I got a message from H saying he still felt the same as he always did and he would gladly do the seven years of usness all over again. But considering he's the reason we're not doing it now, that really makes no sense, doesn't it? So I guess it's all lies and whatever. I mean, he wants to get something (a book of his) from me, which has, in the past, often led to us "getting back together"--having sex. Also he said call if I need anything--so he can be really nice to me in my own apt. and trick me into having sex. Damn, the world is seriously full of sick people. And I am apparently one of them. I mean, any dipshit could've seen all of this obviousness, but I never did, or didn't choose to or whatever.

Oh, and Paul did call last night, and he said he'll call me tonight, so maybe everything is not as bad as I thought.

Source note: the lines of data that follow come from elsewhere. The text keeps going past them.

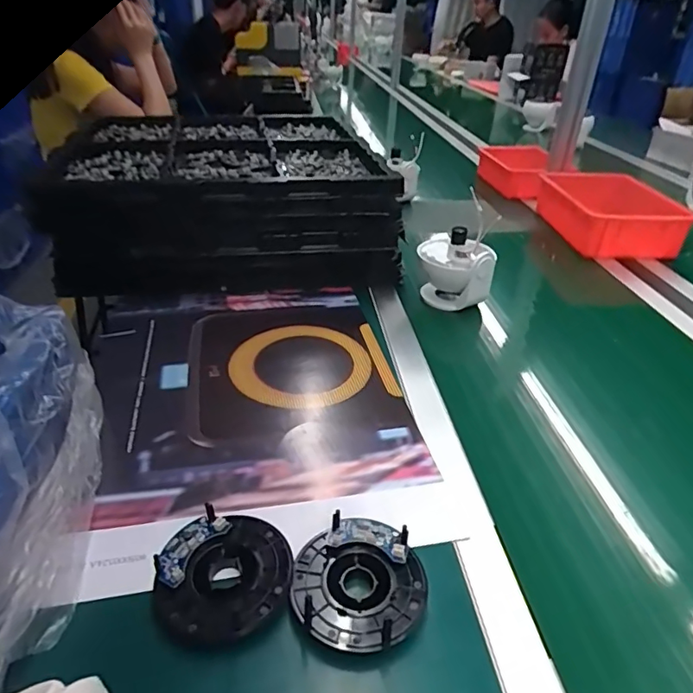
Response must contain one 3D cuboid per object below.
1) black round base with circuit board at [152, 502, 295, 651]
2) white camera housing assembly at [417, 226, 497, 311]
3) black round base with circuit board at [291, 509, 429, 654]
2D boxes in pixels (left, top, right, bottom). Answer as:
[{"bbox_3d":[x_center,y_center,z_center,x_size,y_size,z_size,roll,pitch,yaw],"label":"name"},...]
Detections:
[{"bbox_3d":[-0.095,0.177,0.410,0.100,0.029,0.102,3,34,-2],"label":"black round base with circuit board"},{"bbox_3d":[0.171,-0.123,0.831,0.117,0.111,0.107,12,35,12],"label":"white camera housing assembly"},{"bbox_3d":[0.010,0.184,0.407,0.097,0.032,0.099,3,34,-2],"label":"black round base with circuit board"}]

But I talked to my brother today, the one that doesn't know about Paul because he's friends with H, and he asked me stuff like, "So what have you been up to?" and, "What are you doing in your spare time?" Which I can fully admit are normal, innocent conversation-type questions, but I don't think coming from him that they are completely innocent, and part of me wishes he would just admit it if he knows so I can stop worrying about it, but I'm too scared to ask him, because I don't think he needs to know if he doesn't and I don't think H needs to know because it's none of his business. And I am not playing anyone, because I already told H it was over and it isn't my fault that he calls, but I have not spoken to him since I told him it was over, so I am completely innocent and if I want to keep secrets about my life from people who don't need to know them, that's my business. But I always tell Paul when H calls, so I think that's good enough.

Tonight I'm meeting my brother for a game of chess, which is scary, because he is the one that taught me to play and I'm not very good. Blah.